2.2.3 $type operator with alias ‘double’

Consider a scenario where developers want to fetch the documents from a collection where the zip_code is the “double” BSON type. The following Mongo query can be used.

Query 4

> db.editors.find( { zip_code: { $type: "double" } } ).pretty()

This command will only get those documents from the editors collection where the zip_code is the BSON type double.

Fig. 5: Mongo database '$type: "double"' operation
Fig. 5: Mongo database ‘$type: “double”‘ operation

2.2.4 $type operator with alias ‘double’ and ‘string’
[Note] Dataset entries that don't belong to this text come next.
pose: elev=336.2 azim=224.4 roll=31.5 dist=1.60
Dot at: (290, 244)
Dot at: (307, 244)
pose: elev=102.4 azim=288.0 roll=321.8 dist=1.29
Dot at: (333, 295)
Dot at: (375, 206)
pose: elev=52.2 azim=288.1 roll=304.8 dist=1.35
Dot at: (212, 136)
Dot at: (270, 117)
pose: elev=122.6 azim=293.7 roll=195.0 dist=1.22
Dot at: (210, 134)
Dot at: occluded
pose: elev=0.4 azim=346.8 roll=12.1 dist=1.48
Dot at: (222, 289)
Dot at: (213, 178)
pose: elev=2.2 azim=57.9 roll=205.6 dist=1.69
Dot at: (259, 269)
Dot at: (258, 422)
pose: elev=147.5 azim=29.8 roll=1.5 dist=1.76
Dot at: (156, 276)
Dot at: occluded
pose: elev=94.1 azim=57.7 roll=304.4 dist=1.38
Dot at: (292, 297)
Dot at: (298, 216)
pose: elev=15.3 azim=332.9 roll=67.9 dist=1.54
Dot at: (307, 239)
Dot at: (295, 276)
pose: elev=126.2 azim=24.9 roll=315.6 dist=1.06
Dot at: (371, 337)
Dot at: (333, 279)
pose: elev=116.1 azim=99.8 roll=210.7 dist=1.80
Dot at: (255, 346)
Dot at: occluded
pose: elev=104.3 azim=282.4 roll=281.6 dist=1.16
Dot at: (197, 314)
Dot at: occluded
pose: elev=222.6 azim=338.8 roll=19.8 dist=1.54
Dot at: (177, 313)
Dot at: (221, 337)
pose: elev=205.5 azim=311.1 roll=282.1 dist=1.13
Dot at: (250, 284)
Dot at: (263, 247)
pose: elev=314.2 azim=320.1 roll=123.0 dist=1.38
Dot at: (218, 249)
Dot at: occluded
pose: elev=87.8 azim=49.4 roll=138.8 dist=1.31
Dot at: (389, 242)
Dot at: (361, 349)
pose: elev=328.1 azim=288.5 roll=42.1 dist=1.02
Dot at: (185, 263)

Consider a scenario where developers want to fetch the documents from a collection containing the field value as post_reviews_percentage. The following Mongo query can be used.

Query 5

> db.editors.find( { post_reviews_percentage: { $type : [ "string" , "double" ] } } ).pretty()

This command will only get those documents from the editors collection where the post_reviews_percentage is the BSON types string and double.

Fig. 6: Mongo database '$type : [ "string" , "double" ]' operation
Fig. 6: Mongo database ‘$type : [ “string” , “double” ]’ operation
Do note, the pretty() method used in above commands displays the documents in a structured pattern. If developers want to display the output in a non-structured pattern, they can simply remove this method. That’s all for this post. Happy Learning!!

3. Conclusion

In this tutorial, we learned about the different element query operators of the Mongo database. Developers can download the sample commands in the Downloads section.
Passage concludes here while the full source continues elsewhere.